◆ **所给材料**
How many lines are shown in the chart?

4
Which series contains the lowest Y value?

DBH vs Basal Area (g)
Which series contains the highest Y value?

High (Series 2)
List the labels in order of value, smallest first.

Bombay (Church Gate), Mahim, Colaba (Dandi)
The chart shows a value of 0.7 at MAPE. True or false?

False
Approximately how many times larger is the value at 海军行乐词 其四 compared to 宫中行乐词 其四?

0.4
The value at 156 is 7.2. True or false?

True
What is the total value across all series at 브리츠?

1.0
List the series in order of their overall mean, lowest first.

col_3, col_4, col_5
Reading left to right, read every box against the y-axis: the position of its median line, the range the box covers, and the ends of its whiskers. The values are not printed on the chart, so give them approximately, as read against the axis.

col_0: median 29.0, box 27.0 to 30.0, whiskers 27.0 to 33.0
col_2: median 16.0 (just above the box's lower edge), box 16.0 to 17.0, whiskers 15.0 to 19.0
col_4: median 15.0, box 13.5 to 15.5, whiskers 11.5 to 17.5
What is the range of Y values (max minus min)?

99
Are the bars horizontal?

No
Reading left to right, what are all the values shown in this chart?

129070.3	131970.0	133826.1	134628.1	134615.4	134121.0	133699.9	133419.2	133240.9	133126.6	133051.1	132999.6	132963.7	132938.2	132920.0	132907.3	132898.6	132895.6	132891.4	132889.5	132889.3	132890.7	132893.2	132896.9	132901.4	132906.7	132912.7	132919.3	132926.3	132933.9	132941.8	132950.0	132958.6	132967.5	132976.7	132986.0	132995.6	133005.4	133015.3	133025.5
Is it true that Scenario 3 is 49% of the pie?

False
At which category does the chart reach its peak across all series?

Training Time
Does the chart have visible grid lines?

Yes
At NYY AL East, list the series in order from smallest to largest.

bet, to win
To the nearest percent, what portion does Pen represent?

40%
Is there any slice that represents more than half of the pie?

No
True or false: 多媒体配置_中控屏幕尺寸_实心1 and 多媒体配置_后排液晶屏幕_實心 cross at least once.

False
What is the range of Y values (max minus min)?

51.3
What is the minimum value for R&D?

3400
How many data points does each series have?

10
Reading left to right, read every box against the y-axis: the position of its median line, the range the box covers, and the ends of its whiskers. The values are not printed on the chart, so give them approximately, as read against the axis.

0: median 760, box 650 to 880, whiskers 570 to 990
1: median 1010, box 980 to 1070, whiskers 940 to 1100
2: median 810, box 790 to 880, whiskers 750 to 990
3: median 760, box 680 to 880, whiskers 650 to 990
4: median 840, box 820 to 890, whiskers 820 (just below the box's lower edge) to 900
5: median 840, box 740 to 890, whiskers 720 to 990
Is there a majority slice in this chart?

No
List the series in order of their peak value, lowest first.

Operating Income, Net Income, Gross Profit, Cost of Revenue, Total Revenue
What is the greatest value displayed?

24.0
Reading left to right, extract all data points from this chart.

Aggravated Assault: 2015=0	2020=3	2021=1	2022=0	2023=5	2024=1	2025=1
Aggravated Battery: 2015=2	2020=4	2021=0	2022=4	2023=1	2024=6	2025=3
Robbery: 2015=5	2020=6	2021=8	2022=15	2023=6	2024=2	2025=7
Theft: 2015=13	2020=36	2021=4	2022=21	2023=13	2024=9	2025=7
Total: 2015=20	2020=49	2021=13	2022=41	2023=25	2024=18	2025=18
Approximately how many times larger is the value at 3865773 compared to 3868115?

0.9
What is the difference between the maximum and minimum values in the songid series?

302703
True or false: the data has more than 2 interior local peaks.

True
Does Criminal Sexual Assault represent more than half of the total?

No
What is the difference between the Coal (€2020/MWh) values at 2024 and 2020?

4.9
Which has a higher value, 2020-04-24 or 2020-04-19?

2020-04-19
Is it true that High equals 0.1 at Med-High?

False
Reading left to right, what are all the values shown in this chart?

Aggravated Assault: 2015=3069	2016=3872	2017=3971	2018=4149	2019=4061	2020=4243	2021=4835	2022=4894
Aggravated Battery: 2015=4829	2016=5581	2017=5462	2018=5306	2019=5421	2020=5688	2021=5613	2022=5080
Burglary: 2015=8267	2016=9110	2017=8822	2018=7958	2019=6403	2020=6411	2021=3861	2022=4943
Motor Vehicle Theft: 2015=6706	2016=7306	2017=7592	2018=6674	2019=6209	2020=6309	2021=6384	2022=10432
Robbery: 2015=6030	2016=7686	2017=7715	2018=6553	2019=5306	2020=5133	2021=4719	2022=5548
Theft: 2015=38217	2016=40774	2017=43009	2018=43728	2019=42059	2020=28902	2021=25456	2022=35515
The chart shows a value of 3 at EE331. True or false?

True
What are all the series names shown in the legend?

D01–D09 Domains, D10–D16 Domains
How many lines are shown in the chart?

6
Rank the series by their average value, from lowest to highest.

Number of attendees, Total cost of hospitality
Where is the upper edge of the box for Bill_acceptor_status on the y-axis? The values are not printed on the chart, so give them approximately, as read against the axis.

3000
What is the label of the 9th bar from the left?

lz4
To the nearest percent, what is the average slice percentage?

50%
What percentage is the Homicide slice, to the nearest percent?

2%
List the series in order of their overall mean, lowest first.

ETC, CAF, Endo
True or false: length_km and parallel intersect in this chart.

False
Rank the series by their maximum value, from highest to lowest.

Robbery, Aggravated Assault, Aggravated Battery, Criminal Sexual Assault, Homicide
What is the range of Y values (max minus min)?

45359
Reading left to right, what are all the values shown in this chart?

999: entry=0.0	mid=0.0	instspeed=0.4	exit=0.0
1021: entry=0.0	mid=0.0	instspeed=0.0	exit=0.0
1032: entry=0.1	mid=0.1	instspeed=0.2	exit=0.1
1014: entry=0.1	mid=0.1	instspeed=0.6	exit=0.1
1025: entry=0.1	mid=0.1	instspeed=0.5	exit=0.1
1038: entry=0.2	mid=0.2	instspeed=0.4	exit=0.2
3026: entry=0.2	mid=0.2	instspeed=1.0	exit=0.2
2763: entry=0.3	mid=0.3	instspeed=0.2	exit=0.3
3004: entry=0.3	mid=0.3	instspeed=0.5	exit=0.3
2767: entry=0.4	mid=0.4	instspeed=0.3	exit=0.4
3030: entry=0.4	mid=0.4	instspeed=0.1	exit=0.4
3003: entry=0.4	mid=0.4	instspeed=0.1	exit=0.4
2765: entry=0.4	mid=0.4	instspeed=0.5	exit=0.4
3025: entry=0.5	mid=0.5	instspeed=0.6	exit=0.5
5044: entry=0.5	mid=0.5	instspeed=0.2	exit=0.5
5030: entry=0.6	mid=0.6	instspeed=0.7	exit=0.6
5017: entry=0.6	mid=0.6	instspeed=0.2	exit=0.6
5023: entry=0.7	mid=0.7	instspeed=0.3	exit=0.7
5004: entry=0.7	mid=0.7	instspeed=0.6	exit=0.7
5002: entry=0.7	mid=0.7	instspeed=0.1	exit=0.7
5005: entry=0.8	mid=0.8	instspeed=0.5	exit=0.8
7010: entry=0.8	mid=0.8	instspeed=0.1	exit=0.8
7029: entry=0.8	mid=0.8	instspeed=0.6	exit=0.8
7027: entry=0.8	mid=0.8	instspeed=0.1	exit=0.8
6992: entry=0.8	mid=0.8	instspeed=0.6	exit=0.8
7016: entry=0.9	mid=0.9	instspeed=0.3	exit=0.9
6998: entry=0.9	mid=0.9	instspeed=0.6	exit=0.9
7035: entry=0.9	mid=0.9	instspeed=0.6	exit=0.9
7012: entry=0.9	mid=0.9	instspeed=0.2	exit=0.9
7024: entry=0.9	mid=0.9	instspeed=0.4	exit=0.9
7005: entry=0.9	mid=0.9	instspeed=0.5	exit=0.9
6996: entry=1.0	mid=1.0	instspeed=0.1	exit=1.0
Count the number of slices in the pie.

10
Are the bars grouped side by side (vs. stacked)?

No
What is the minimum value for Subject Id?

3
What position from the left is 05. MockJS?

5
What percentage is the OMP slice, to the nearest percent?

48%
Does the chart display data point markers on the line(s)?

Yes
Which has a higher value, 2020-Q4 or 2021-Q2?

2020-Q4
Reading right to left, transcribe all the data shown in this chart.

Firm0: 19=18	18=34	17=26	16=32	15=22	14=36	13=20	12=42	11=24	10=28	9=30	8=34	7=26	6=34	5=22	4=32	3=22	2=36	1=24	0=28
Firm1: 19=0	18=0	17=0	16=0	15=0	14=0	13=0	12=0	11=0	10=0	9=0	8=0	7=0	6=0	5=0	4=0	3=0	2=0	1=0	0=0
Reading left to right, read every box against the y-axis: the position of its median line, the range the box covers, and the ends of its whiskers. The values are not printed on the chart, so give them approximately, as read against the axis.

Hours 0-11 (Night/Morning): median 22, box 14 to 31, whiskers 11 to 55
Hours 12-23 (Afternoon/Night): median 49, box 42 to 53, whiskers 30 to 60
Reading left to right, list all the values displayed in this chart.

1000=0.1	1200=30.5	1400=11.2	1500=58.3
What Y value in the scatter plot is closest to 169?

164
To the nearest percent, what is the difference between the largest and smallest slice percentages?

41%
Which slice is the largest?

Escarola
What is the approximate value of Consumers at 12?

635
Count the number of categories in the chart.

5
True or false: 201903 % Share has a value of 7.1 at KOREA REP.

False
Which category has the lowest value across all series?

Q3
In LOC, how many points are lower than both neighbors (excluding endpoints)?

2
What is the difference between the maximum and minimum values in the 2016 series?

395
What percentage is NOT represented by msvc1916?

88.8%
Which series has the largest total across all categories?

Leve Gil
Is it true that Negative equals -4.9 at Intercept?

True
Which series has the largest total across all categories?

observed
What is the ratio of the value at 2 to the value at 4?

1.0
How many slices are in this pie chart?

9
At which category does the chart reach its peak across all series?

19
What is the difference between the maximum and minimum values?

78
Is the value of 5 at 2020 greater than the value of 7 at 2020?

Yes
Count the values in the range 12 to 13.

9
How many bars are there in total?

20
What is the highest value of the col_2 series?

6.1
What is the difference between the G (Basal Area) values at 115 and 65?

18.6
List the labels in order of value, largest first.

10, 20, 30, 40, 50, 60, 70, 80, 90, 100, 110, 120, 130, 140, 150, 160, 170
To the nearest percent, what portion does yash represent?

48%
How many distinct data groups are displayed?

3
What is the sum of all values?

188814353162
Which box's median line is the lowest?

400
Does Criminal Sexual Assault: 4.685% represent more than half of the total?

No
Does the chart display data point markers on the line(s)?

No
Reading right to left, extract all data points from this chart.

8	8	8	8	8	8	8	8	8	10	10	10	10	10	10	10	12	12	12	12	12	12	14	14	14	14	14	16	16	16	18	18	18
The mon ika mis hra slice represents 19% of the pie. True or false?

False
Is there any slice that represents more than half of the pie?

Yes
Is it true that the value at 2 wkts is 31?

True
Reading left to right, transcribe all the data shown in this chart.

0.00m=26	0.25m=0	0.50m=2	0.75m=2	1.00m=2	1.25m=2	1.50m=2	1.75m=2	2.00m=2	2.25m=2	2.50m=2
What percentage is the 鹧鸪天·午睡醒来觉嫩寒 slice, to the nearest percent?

◆ **你的任务**
材料中哪些行含有字符串“lowest”？请把这些行全部列出。

◆ **练习作答**
Which series contains the lowest Y value?
List the series in order of their overall mean, lowest first.
List the series in order of their peak value, lowest first.
Rank the series by their average value, from lowest to highest.
List the series in order of their overall mean, lowest first.
Rank the series by their maximum value, from highest to lowest.
Which category has the lowest value across all series?
Which box's median line is the lowest?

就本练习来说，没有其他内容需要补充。